§ Text
- - - - - - -

This lecture's graphs:
* undirected
* no self-loops
  * self-loop: edge connecting a vertex to itself
* no parallel edges (connecting the same pair of vertices)

Simplifying assumption:
* $n$ vertices labeled $0\ldots n-1$

## What if labels are not in $\{0,1,\ldots n-1\}$?

For example:
* nodel labels are not numbers, e.g. strings

`T`${}={}$type of labels

**Solution 1:** Map everything to this range (most common)
  * Create hash maps from input labels to $\{0,1,\ldots n-1\}$
  * Create a reverse hash map to recover labels when needed

**Solution 2:** Replace with hash maps and hash sets (less common, harder to use)

  * Adjacency lists: use `HashMap<T,Vec<T>>`
    * first node is the key and values is the adjacency list 
  * Adjacency matrix: use `HashSet<(T,T)>`
    * Sets of tuples where node pairs that are connected are inserted
  * Bonus gain: `HashSet<(T,T)>` better than adjacency matrix for sparse graphs

## What if the graph is directed?

- - - - - - -

§ Raw data
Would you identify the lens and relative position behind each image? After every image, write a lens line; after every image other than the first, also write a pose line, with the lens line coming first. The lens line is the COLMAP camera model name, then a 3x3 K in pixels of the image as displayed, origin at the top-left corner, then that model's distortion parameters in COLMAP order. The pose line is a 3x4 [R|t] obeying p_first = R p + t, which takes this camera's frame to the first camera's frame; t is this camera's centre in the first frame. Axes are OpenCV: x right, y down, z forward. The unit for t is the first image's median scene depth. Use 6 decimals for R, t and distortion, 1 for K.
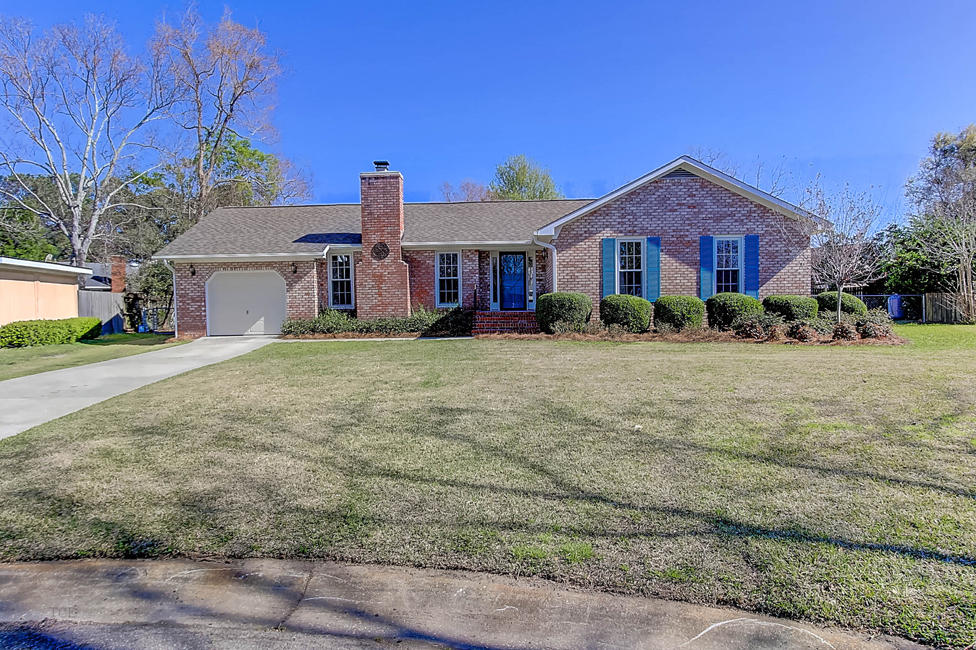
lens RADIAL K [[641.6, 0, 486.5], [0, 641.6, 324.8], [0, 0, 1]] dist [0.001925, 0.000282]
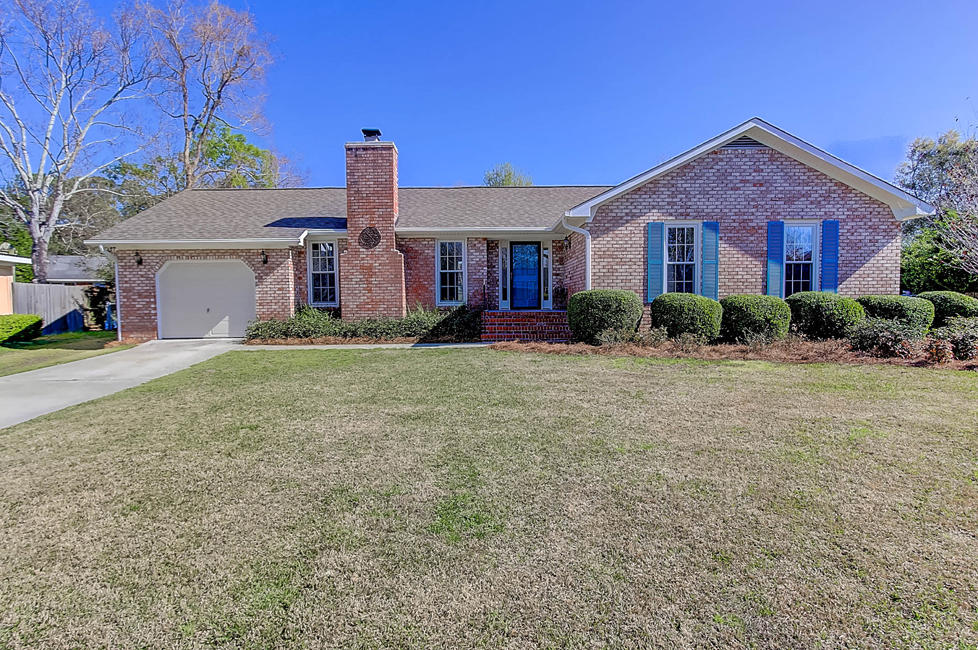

- - - - - - -

§ Problem set
A) Summarize the graph lecture notes in two sentences.
B) Quote the graph lecture notes, starting with "## What if labels" and going on through "range (most common)".
The data has nothing to do with this work.

§ Task solutions
A) The lecture's graphs are undirected with no self-loops or parallel edges, and for simplicity their n vertices are labeled 0 through n-1. When labels fall outside that range, for example when they are strings, they can be mapped into it with a hash map and recovered with a reverse hash map (the most common approach), or the structures can be replaced with a HashMap<T,Vec<T>> for adjacency lists and a HashSet<(T,T)> for the adjacency matrix, which is less common and harder to use but better for sparse graphs.

B)
## What if labels are not in $\{0,1,\ldots n-1\}$?

For example:
* nodel labels are not numbers, e.g. strings

`T`${}={}$type of labels

**Solution 1:** Map everything to this range (most common)